How is the Act enforced?

The Act will be enforced through civil actions brought by aggrieved freelancers (and their attorneys) or through administrative actions by the New York State Department of Labor. The Act specifically prescribes an aggrieved freelancer both a private right of action in court and remedies at the Department of Labor.

What are the potential risks for non-compliance?

For freelancers in civil litigation, the Act permits them to recover double damages (i.e., 200% of the underpayment), injunctive relief, attorneys' fees and costs, and other remedies as may be appropriate, for violations of Section 2 (which requires payment by the agreed-upon date in the written contract or within 30 days of completing the agreed upon services); $250 in statutory damages for violations of Section 3 (which requires the existence of a written contract); and statutory damages equal to the contract price for each violation of Section 4 (which prohibits retaliation).

Civil actions for non-payment of the contract or for retaliation are subject to a six-year statute of limitations period and actions for failure to provide written contracts are subject to a two-year statute of limitations period.
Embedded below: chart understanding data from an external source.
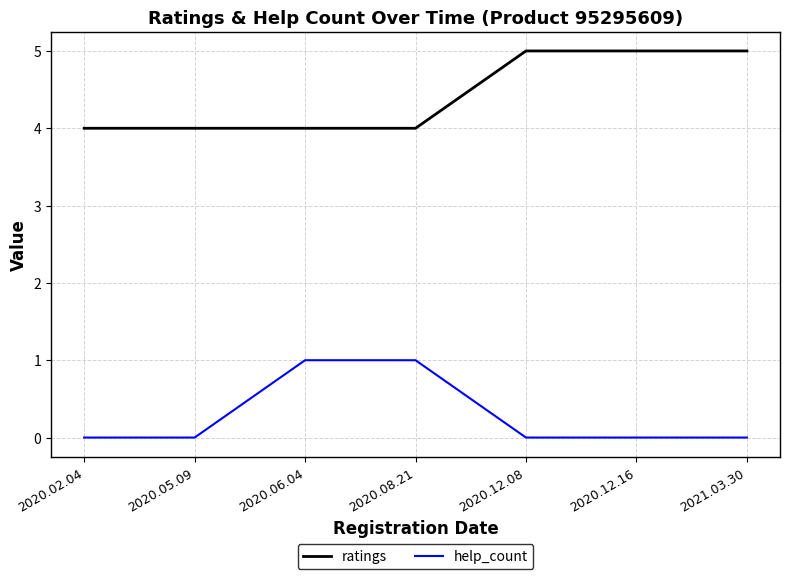

Between 2020.02.04 and 2020.06.04, which series saw the biggest shift?

help_count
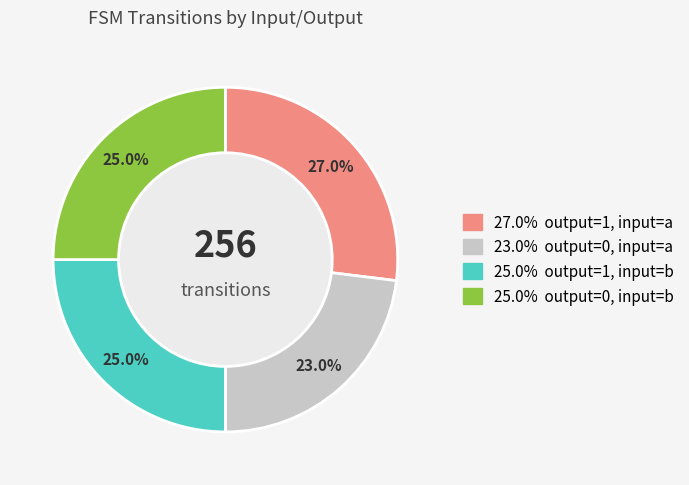

Does any single category account for the majority?

No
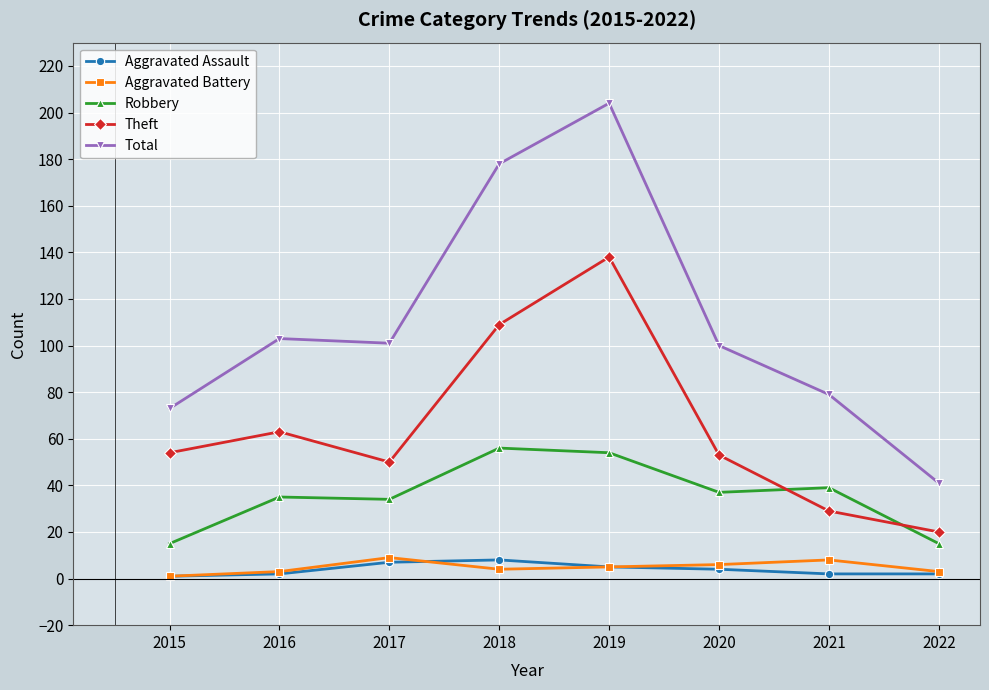

The Theft series shows 25 at 2020. True or false?

False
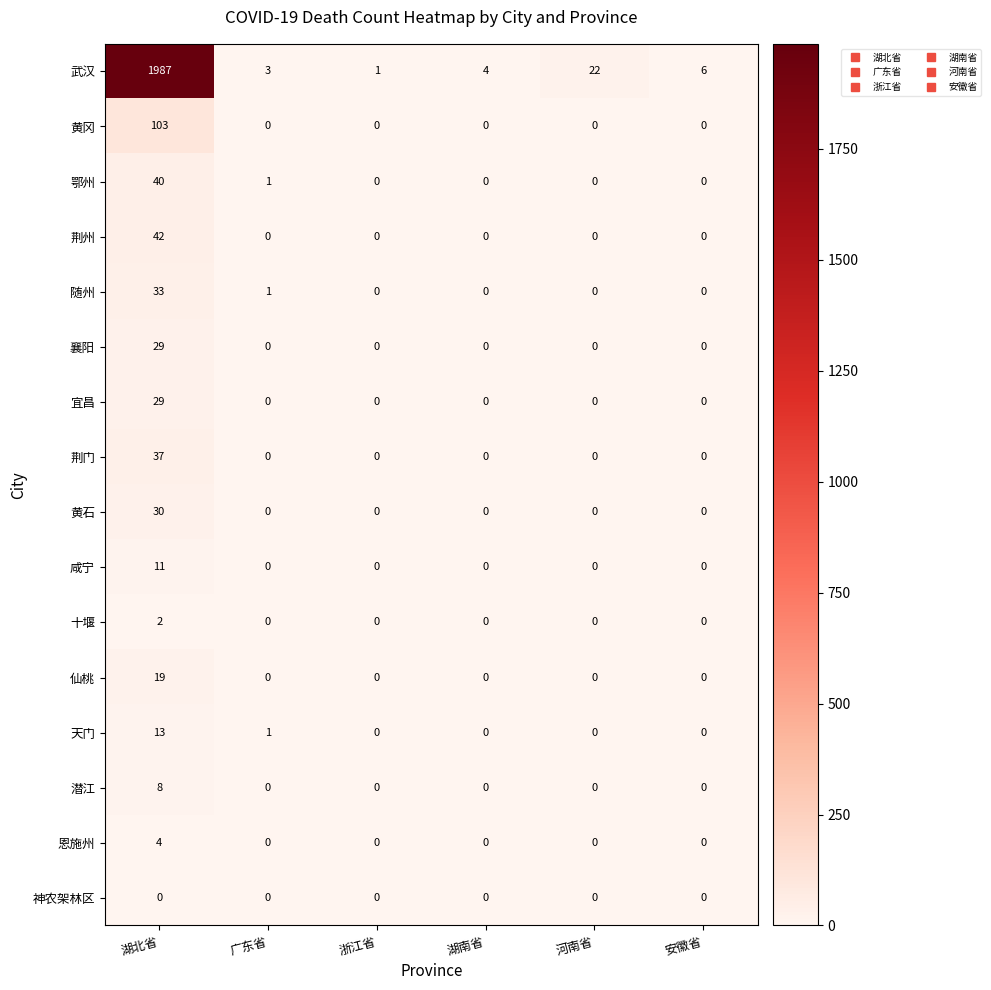

At which category is the sum across all series the highest?

湖北省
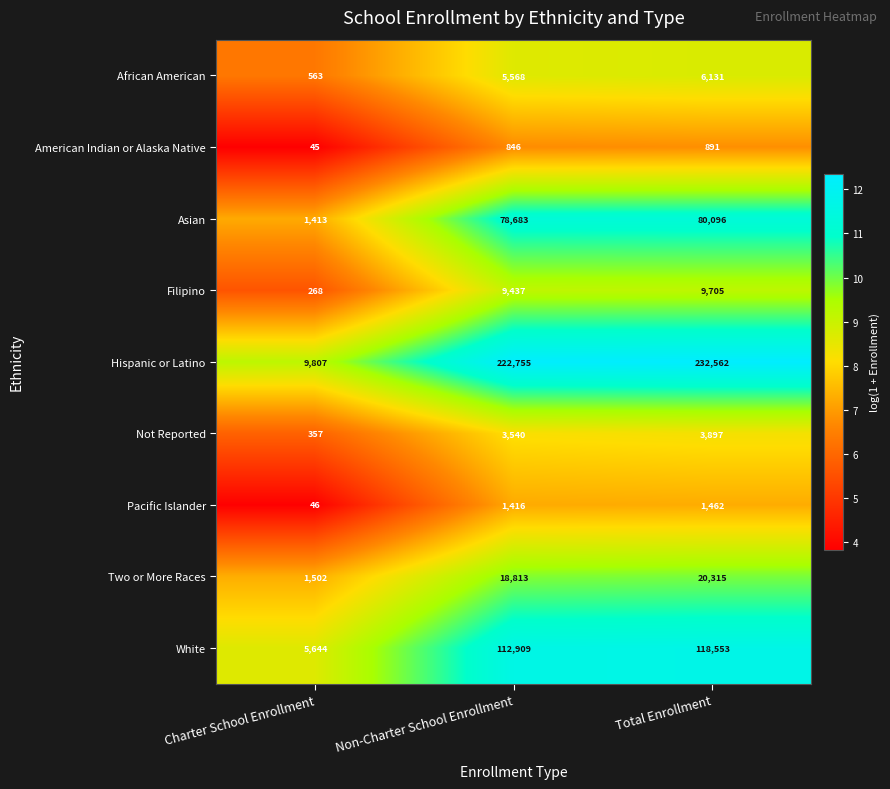

How many distinct data groups are displayed?

9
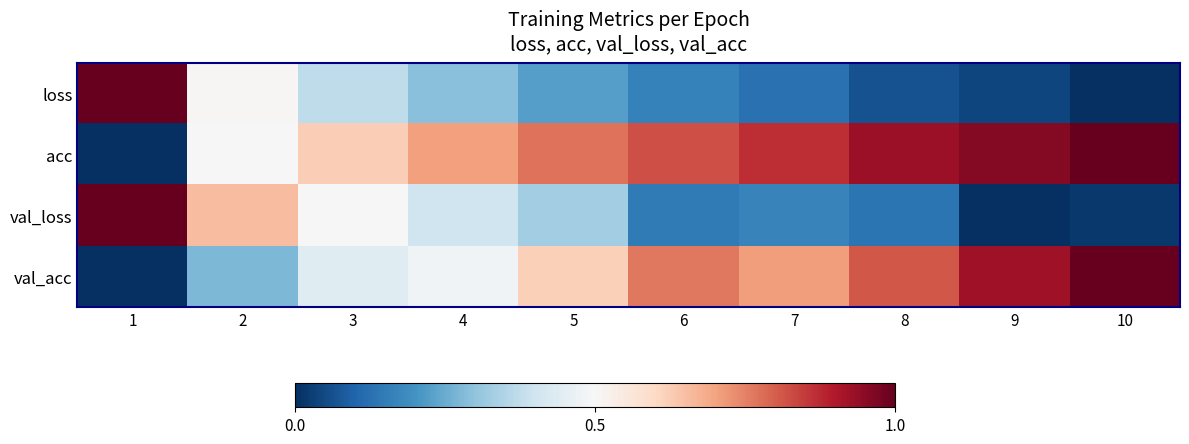

What is the difference between the highest and lowest values at 1?

1.0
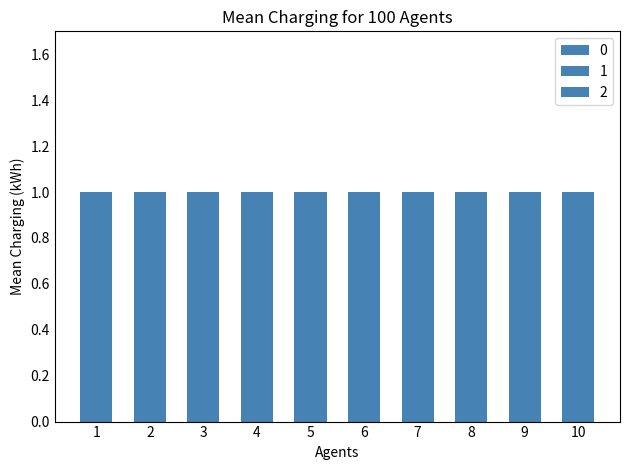

Is the value of 2 at 7 greater than the value of 0 at 7?

Yes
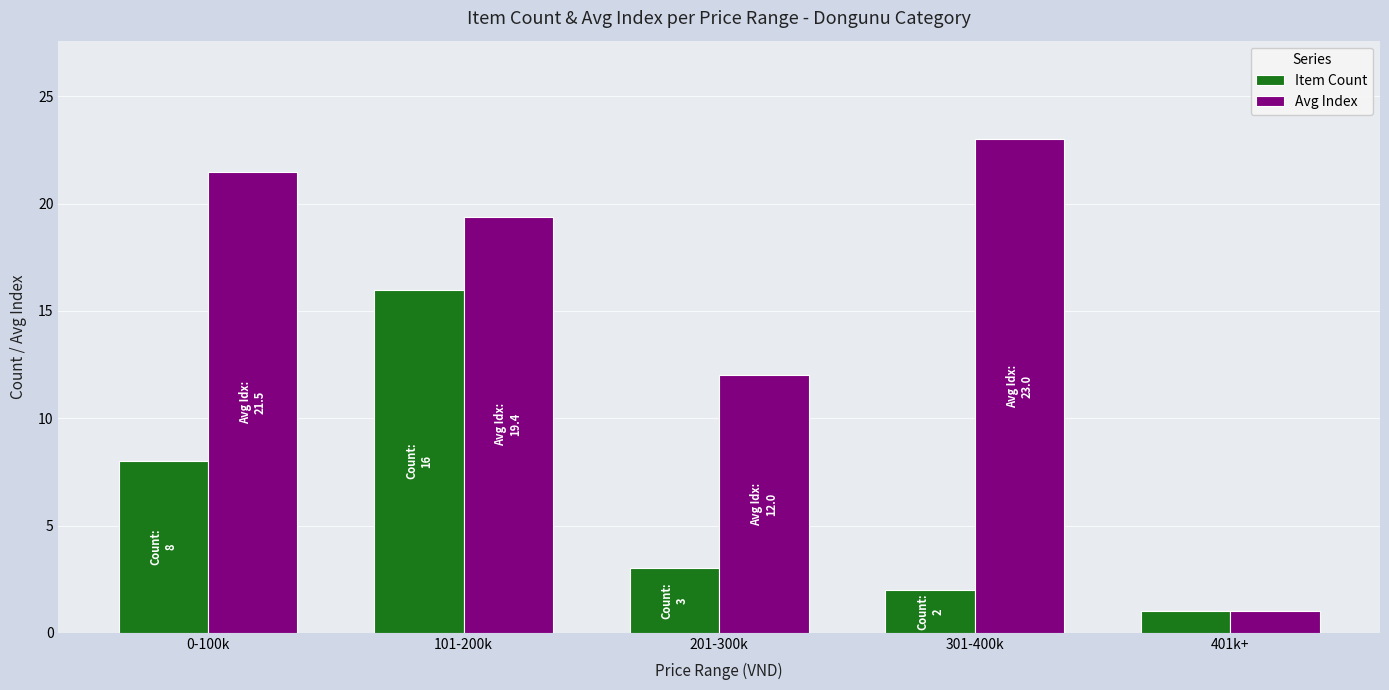

Reading left to right, extract all data points from this chart.

Item Count: 8.0	16.0	3.0	2.0	1.0
Avg Index: 21.5	19.4	12.0	23.0	1.0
For freelancers who file a complaint with the NY Department of Labor, the Act permits recovery of both civil and criminal penalties. Additionally, if there is reasonable cause to believe a hiring party has engaged in a pattern or practice of violating the Act, the New York attorney general is empowered to commence a civil action on behalf of New York State and seek fines of up to $25,000, and other relief, against the hiring party.

When does the Act go into effect?

The Act takes effect on May 20, 2024 (180 days after enactment).

Does the Act apply retroactively?

No. The Act explicitly provides that it applies only prospectively to contracts entered into on or after May 20, 2024, the effective date.


At some point, most persons engaging in business in New York have or will have procured the services of freelance workers for their businesses. Consequently, the Act will have legal implications across all industries throughout the state. The Act has now changed the legal landscape state-wide and virtually anyone doing business in the State of New York will have to ensure compliance with the Act. It is recommended that businesses engage legal counsel to discuss the legal implications to their particular business and ensure timely compliance with the Act.

The full text of the Act can be accessed here.


1. The Act does not address the factors that would be relevant to the proper classification of a worker as an employee or as an independent contractor. This determination is made solely by the hiring party, but if the classification is not accurate, there may be many other issues and concerns that would arise. Therefore, it is recommended that companies consult with legal counsel to properly classify their workers. Compliance with the Act does address or cover the question of whether a worker has been properly classified as an independent contractor rather than as an employee.

The content of this article is intended to provide a general guide to the subject matter. Specialist advice should be sought about your specific circumstances.